In the records below, begin at the line that has "low amount of" and stop after the line that has "immunohistochemistry (IHC) image"; quote those lines verbatim and nothing more.

AVAILABLE RECORDS Start Marker

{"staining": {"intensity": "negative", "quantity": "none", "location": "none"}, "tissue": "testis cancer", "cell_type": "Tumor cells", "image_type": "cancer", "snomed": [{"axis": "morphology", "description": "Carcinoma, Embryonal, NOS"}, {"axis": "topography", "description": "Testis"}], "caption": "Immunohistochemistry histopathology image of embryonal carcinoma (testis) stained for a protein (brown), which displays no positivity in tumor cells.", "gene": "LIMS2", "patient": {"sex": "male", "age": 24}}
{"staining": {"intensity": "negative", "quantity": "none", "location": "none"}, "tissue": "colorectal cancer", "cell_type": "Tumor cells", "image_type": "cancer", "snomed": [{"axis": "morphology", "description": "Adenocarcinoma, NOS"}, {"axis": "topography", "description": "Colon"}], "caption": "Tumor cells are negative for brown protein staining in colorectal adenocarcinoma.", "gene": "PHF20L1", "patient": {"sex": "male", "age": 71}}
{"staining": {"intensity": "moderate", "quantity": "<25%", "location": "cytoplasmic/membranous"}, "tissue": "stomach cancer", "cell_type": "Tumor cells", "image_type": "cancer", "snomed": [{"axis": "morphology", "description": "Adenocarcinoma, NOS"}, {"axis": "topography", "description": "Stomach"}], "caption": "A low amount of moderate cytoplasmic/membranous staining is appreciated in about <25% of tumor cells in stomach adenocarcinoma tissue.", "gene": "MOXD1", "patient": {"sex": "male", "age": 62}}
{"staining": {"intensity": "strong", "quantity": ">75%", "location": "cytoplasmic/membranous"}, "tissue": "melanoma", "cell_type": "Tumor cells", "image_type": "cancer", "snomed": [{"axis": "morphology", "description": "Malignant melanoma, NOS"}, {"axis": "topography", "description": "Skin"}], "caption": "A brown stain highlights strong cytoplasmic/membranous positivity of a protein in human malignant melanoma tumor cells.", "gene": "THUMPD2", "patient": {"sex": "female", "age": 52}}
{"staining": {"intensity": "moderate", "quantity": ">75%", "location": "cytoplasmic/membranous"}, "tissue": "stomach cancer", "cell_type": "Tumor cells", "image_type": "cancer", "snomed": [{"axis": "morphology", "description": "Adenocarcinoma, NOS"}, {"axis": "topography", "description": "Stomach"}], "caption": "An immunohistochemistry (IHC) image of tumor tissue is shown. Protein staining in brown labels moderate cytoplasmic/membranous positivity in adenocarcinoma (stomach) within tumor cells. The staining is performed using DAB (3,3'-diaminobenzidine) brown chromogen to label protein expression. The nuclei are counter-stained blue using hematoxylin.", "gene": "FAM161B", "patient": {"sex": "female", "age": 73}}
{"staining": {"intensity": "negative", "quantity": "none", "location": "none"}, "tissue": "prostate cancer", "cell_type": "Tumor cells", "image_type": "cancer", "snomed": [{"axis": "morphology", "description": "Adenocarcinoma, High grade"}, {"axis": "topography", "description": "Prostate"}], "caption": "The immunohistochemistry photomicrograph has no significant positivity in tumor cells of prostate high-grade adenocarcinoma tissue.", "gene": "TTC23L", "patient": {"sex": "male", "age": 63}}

AVAILABLE RECORDS End Marker

§ PROBLEM SOLUTION
{"staining": {"intensity": "moderate", "quantity": "<25%", "location": "cytoplasmic/membranous"}, "tissue": "stomach cancer", "cell_type": "Tumor cells", "image_type": "cancer", "snomed": [{"axis": "morphology", "description": "Adenocarcinoma, NOS"}, {"axis": "topography", "description": "Stomach"}], "caption": "A low amount of moderate cytoplasmic/membranous staining is appreciated in about <25% of tumor cells in stomach adenocarcinoma tissue.", "gene": "MOXD1", "patient": {"sex": "male", "age": 62}}
{"staining": {"intensity": "strong", "quantity": ">75%", "location": "cytoplasmic/membranous"}, "tissue": "melanoma", "cell_type": "Tumor cells", "image_type": "cancer", "snomed": [{"axis": "morphology", "description": "Malignant melanoma, NOS"}, {"axis": "topography", "description": "Skin"}], "caption": "A brown stain highlights strong cytoplasmic/membranous positivity of a protein in human malignant melanoma tumor cells.", "gene": "THUMPD2", "patient": {"sex": "female", "age": 52}}
{"staining": {"intensity": "moderate", "quantity": ">75%", "location": "cytoplasmic/membranous"}, "tissue": "stomach cancer", "cell_type": "Tumor cells", "image_type": "cancer", "snomed": [{"axis": "morphology", "description": "Adenocarcinoma, NOS"}, {"axis": "topography", "description": "Stomach"}], "caption": "An immunohistochemistry (IHC) image of tumor tissue is shown. Protein staining in brown labels moderate cytoplasmic/membranous positivity in adenocarcinoma (stomach) within tumor cells. The staining is performed using DAB (3,3'-diaminobenzidine) brown chromogen to label protein expression. The nuclei are counter-stained blue using hematoxylin.", "gene": "FAM161B", "patient": {"sex": "female", "age": 73}}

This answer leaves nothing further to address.